We’ve seen quite a few complaints from gamers this past weekend, unable to load up and play games on the Steam platform. The problem wasn’t hackers, or DDoS attacks, or anything else. Rather, the issue is something bundled with the game by default designed to keep titles “secure” from tampering. When something simple is overlooked, the fallout can be significant and that’s what we’re going to dig into.
What is Digital Rights Management?
This is something generally designed to protect copyrighted works or certain types of hardware. You’ve almost certainly encountered it going about your daily business. If you bought MP3 files from a music store but were unable to copy the files to different drives, or they only used the store’s own music player? That’s DRM. If you tried to copy a DVD and were prevented? That too is DRM.
If you tried to pirate a video game and all your attempts were thwarted? That is most definitely DRM. There’s been lots of somewhat peculiar DRM tactics in gaming land down the years. Who could forget Monkey Island’s Dial-A-Pirate? With always-on internet, things aren’t quite so peculiar anymore. Everything is typically done with software and digital/hardware identity verification.
The many forms of DRM
There are many different types of DRM for video games. Some of them are called plain old DRM. Others may be anti-tamper, or anti-cheat. Some might be a combination of all three.
One company, Denuvo, doesn’t want to be seen as DRM, and emphasizes the anti-tamper approach. Eventually, everything gets cracked. It’s one of those inevitable happenings. At that point, the DRM/anti-tamper/anti-cheat people go back to the drawing board. They then come back with something designed to last a little longer. And on it goes.
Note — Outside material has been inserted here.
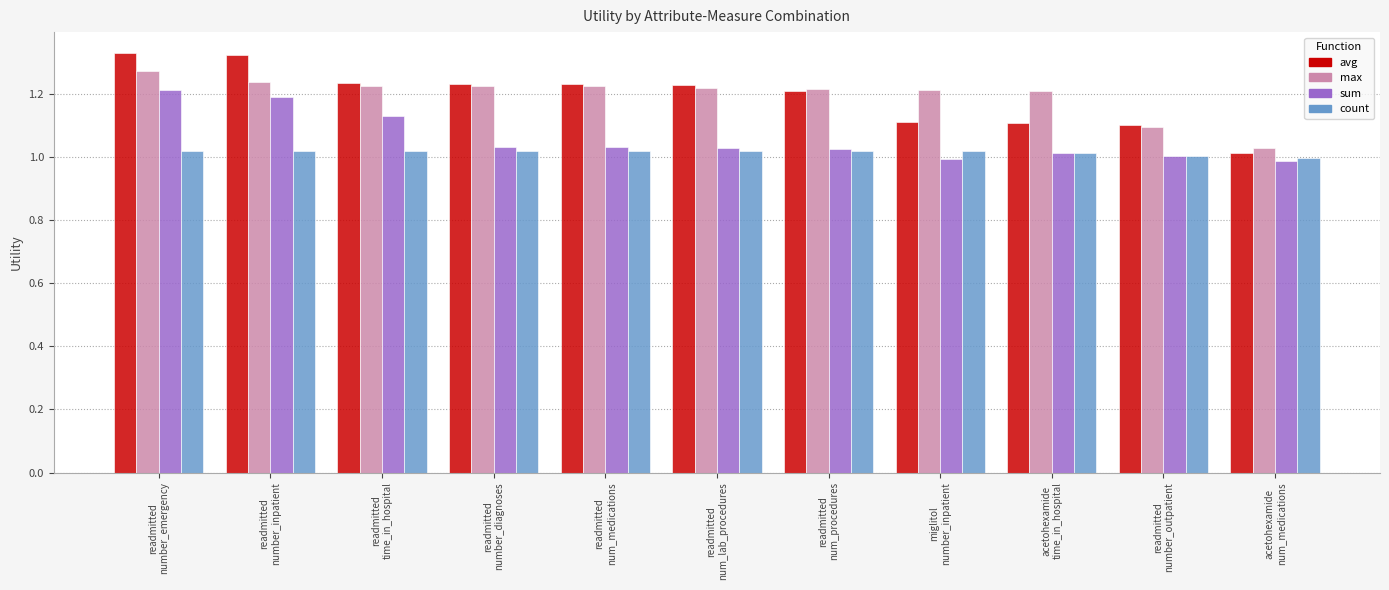

Which series has the largest range (max minus min)?

avg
Still, whether you call it DRM, or anti-tamper, or anything else: if something goes wrong, the game(s) may not work for a while. Sometimes there are hotly contested claims about game performance, or degradation of certain types of hard drive. No matter your own opinion on these issues, if the game has something bundled in as DRM/anti-tamper, you’re stuck with it. Unless the developer relents and you don’t intend to sail the piracy high-seas, it’s a case of learning to live with the additions.
What happens when the additions fall over?
DRM additions to games have been in the news recently. Roughly 50 games broke on the new Alder Lake CPUs due to Denuvo tech not being compatible. The software saw two types of cores running and assumed they were from different PCs instead of the same processor. At this point the game would exit or crash out because the protection software thought someone was trying to run the game on two PCs sharing the same game key.
This is most definitely not optimal, and can only be addressed by workarounds and/or official patches, all of which takes time. However, things can definitely get worse.
When things get worse
There were multiple reports of games suddenly breaking, or not being bootable on Sunday. The key factor between all the titles affected was that they used some form of Denuvo. For example, Back 4 Blood uses the anti-tamper system. So what happened to these games?
Expiration notice
Well, it definitely wasn’t hackers or some form of shenanigans.
DRM or anti-tamper systems will usually validate the install of a game on a PC the first time it runs. It may also do something similar anytime the game or the operating system updates, or you install the game onto another PC. Some games will only allow you to install on a handful of systems simultaneously. They may go down a different route and grant you a certain number of installs. Once you use them all up, you might have to contact the game developer for a new batch of installs, or re authenticate your account.
Why did so many games apparently break at the weekend? Fingers are pointing at a domain registration snafu. It seems as though a URL used for some form of authentication wasn’t renewed. It likely entered a form of grace period and then once it passed, everything stopped functioning as expected.
While this state of affairs existed, many games simply wouldn’t work anymore. It didn’t matter if the games in question were single or multiplayer titles. The domain in question has now been updated and games are working again, so that’s good news. Those of a nervous disposition may wish to pretend the new expiration date has been set years in advance, instead of 2022.